Had he said "than I" it would have meant something else entirely.
</OT>
 
S

Stephen Sprunk

Azazel said:
On 6/21/2011 8:49 AM, Stephen Sprunk wrote:
kids just a few years younger than I likely wouldn't ...

Kids a few years younger still wouldn't even notice the
misuse of the nominative case.

OK, I'll bite. :) What misuse? "Kids just a few years younger than I
[am]" is correct.

<OT>
If the verb were there, then "I" would be unquestionably correct.
Without it, opinion is divided though not, I'd venture to say, 50/50.

The use of "I" forces "than" to be seen as a conjunction rather than a
preposition, and for some people that's fine -- the sentence is just an
elliptical form of the version with the verb ("am") present.

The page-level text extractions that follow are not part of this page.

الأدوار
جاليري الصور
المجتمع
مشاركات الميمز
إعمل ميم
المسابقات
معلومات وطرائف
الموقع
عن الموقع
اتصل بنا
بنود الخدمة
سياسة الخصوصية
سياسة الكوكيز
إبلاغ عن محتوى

That is what was taught in my schools: the verb is implied and therefore
the nominative (aka subjective) case should be used.
For others, it sounds stilted and old fashioned. I'd say that calling
it "misuse" is stretching the point but, which ever way you see it,
I'd bet that the younger the kids the _more_ likely they would be to
spot is. The trend is definitely away from anything that sounds so
formal.

Using the accusative (aka objective) case is definitely more common, to
the consternation of English teachers across the land. I even use it
when the situation demands more informal language--but I do so with full
knowledge that it's "wrong". OTOH, most of my generation has no clue
how to speak or write formally when required.
Without a following clause that needs a subject (i.e. when the verb "am"
is missing) the use of "me" forces "than" to be seen as a preposition.
This is nothing new (it's been happening for centuries) and I don't
think there can be any serious objection to it these days. In that
sense, "me" is better here and I'd bet that most people would prefer it
over "I".

Cases in English have been declining (pun intended) for centuries, and
this last vestige will probably disappear in time as well.
It's interesting to note that this conjunction/preposition distinction
sometimes makes a lot of difference. In Henry VI, Part III the king
says:

Then why should they love Edward more than me?

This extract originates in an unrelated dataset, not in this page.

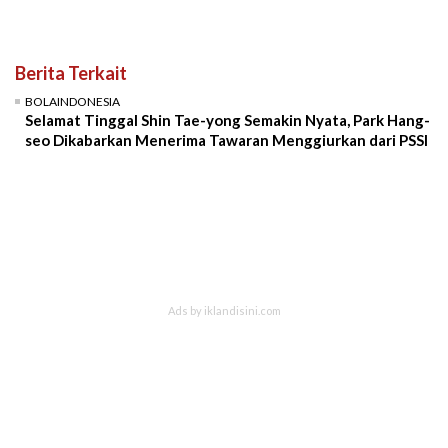
Berita Terkait
BOLAINDONESIA
Selamat Tinggal Shin Tae-yong Semakin Nyata, Park Hang-
seo Dikabarkan Menerima Tawaran Menggiurkan dari PSSI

Had he said "than I" it would have meant something else entirely.
</OT>

Yes; that's one of the few decent examples of why cases are important,
but since we've lost so much already, one could argue it's not worth
keeping them _only_ for pronouns. English's lack of consistency is one
of its biggest drawbacks.

S
 
B

blmblm

[ snip ]
These days people prefer to mess around for hours getting all the text
correctly lined up in their word processor. It's called progress :)

:) indeed -- but I *think* the jobs for which our support staff want
that typewriter involve actual paper forms for which a word processor
would not be a useful tool.
 
B

blmblm

(e-mail address removed) ha scritto:

[ snip ]
suppose you had to fill several dozens of forms, or worse several
hundreds (happened recently at my workplace).

they give you a bunch of paper forms, then you have to fill them, with
data that is stored digitally somewhere, or that you have to firstly
store for later usage (maybe some more forms are on the way).

see?

*Oh* .... All is clear now; thanks.

I *think* -- though I could be wrong -- that the typical use case
for our support staff involves, hm, I'm not sure what the term is,
but the physical form is not a single sheet of paper but a stack
of sheets, such that writing/typing on the top sheet results in
the writing/typing being copied onto the other sheets as well.
If one needed to fill out many of these, then .... It would
certainly be tempting to put a bit of work into doing something
that would allow you to get the information directly from some
digital source; it's just not clear to me how you could print onto
the multicopy forms, and if you couldn't, whether a substitute
would be acceptable.

In the long term -- and probably not so long, really -- the people
who are still using those multicopy forms will probably replace
them with something more compatible with the digital world. In the
short term, one does what one can, I guess.